Difficoltà in classe 

La presenza di alunni Dsa e Bes in classe può però creare difficoltà, causando un rallentamento del programma scolastico e l’esigenza di preparare compiti e verifiche diverse per ogni ragazzo, tanto che alcuni insegnanti lamentano difficoltà nel gestire tali situazioni: «Gli strumenti compensativi e dispensativi, di cui possono usufruire i ragazzi, non sono da considerarsi facilitazioni, ma modalità differenti, necessarie per permettere un adeguato apprendimento – spiega la dottoressa Avanzi –. Infatti, l’utilizzo di tali metodi, non è semplice e immediato. Richiede un adeguato tempo di conoscenza e utilizzo, per diventare efficace. I casi in cui si evidenzia un minor impegno da parte dei bambini e ragazzi sono legati a vissuti scolastici fallimentari, che spesso sono presenti prima di una chiara definizione diagnostica».

Alunni stranieri

Un ulteriore ostacolo si presenta per le famiglie straniere. Qui, alle difficoltà legate al disturbo, si vanno ad aggiungere barriere linguistiche e culturali. «In questi casi diagnosticare un disturbo dell’apprendimento è più difficile perché prima di tutto è necessario capire se le difficoltà del bambino sono dovute a uno svantaggio culturale o a un disturbo vero e proprio – spiega Paola Sacchetti –: se la famiglia si è trasferita da poco e il bambino è cresciuto in un altro paese, deve innanzi tutto superare il proprio gap linguistico, per questo necessita di più tempo per avere una carriera scolastica normale. Ci sono più variabili da considerare nella diagnosi». 
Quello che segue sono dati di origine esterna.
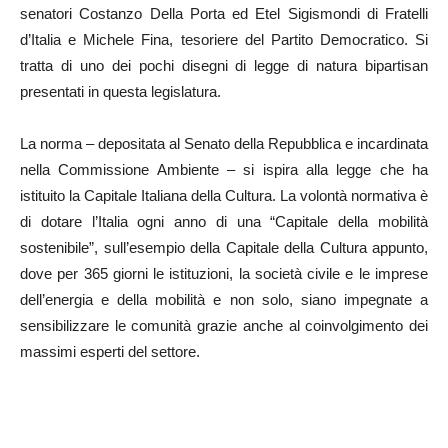
senatori Costanzo Della Porta ed Etel Sigismondi di Fratelli
d’Italia e Michele Fina, tesoriere del Partito Democratico. Si
tratta di uno dei pochi disegni di legge di natura bipartisan
presentati in questa legislatura.
La norma – depositata al Senato della Repubblica e incardinata
nella Commissione Ambiente – si ispira alla legge che ha
istituito la Capitale Italiana della Cultura. La volontà normativa è
di dotare l’Italia ogni anno di una “Capitale della mobilità
sostenibile”, sull’esempio della Capitale della Cultura appunto,
dove per 365 giorni le istituzioni, la società civile e le imprese
dell’energia e della mobilità e non solo, siano impegnate a
sensibilizzare le comunità grazie anche al coinvolgimento dei
massimi esperti del settore.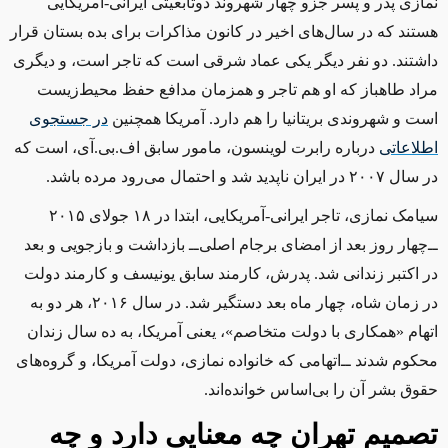
نمازی پدر و پسر جزو چهار شهروند دوتابعیتی ایرانی-آمریکایی
هستند که در سال‌های اخیر در کانون مذاکرات برای بده بستان قرار
داشتند. دو نفر دیگر یکی عماد شرقی است که تاجر است، و دیگری
مراد طاهباز که او هم تاجر و همزمان مدافع حفظ محیط‌زیست
است و شهروندی بریتانیا را هم دارد. آمریکا همچنین
در جستجوی
اطلاعاتی
درباره رابرت لوینسون، مامور سابق اف.بی.آی، است که
در سال ۲۰۰۷ در ایران ناپدید شد و احتمال می‌رود مرده باشد.
سیامک نمازی، تاجر ایرانی-آمریکایی، ابتدا در ۱۸ جولای ۲۰۱۵
‌ــ‌چهار روز بعد از امضای برجام اصلی‌ــ‌ بازداشت و بازجویی و بعد
در اکتبر زندانی شد. پدرش، کارمند سابق یونیسف و کارمند دولت
در زمان شاه، چهار ماه بعد دستگیر شد. در سال ۲۰۱۶، هر دو به
اتهام «همکاری با دولت متخاصم»، یعنی آمریکا، به ده سال زندان
محکوم شدند ‌ــ‌اتهامی که خانواده نمازی، دولت آمریکا، و گروه‌های
حقوق بشر آن را بی‌اساس خوانده‌اند.
تصمیم تهران چه معنایی دارد ‌‌و چه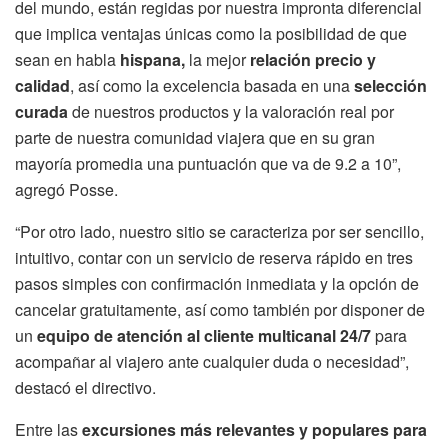
del mundo, están regidas por nuestra impronta diferencial
que implica ventajas únicas como la posibilidad de que
sean en habla
hispana,
la mejor
relación precio y
calidad
, así como la excelencia basada en una
selección
curada
de nuestros productos y la valoración real por
parte de nuestra comunidad viajera que en su gran
mayoría promedia una puntuación que va de 9.2 a 10”,
agregó Posse.
“Por otro lado, nuestro sitio se caracteriza por ser sencillo,
intuitivo, contar con un servicio de reserva rápido en tres
pasos simples con confirmación inmediata y la opción de
cancelar gratuitamente, así como también por disponer de
un
equipo de atención al cliente multicanal 24/7
para
acompañar al viajero ante cualquier duda o necesidad”,
destacó el directivo.
Entre las
excursiones más relevantes y populares para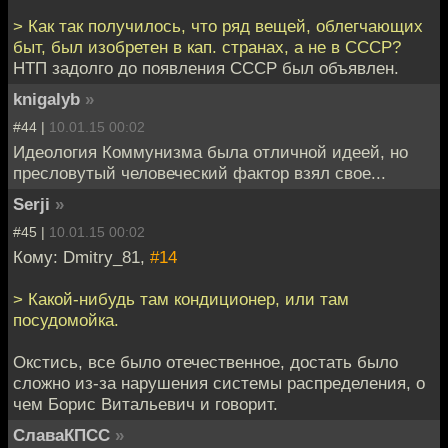
> Как так получилось, что ряд вещей, облегчающих
быт, был изобретен в кап. странах, а не в СССР?
НТП задолго до появления СССР был объявлен.
knigalyb
»
#44 |
10.01.15 00:02
Идеология Коммунизма была отличной идеей, но
пресловутый человеческий фактор взял свое...
Serji
»
#45 |
10.01.15 00:02
Кому: Dmitry_81,
#14
> Какой-нибудь там кондиционер, или там
посудомойка.
Окстись, все было отечественное, достать было
сложно из-за нарушения системы распределения, о
чем Борис Витальевич и говорит.
СлаваКПСС
»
Da parte delle famiglie invece, la tendenza è quella di rivolgersi alle istituzioni pubbliche: «Le famiglie dei bambini stranieri, che spesso non padroneggiano in pieno la lingua italiana tendono ad affidarsi maggiormente alla scuola e ai servizi per ciò che riguarda l’istruzione dei propri figli – commenta Emma Avanzi –. Tale tendenza non è motivata da un disinteresse verso le difficoltà presenti, che sono riconosciute dai genitori stessi, ma da una fatica nella gestione e applicazione delle modalità di apprendimento consigliate».

Future possibilità

Negli ultimi anni comunque, di passi avanti ne sono stati fatti, soprattutto nel campo della diagnosi preventiva: riconoscere un disturbo dell’apprendimento il prima possibile, permette infatti di intervenire quanto prima sulle misure compensative da adottare, aiutando i ragazzi ad avere una carriera scolastica del tutto regolare e a valorizzare le proprie capacità e i propri talenti. Nell’ambito della ricerca, il mondo accademico sta lavorando proprio su questo: «Stiamo valutando con alcuni dipartimenti dell’Università di Bologna, un lavoro sperimentale su test di screening da sottoporre ai bambini nelle scuole d’infanzia – spiega ancora Sacchetti – e stiamo collaborando con la ricerca che si occupa della realizzazione di test rivolti specificatamente ai bambini stranieri».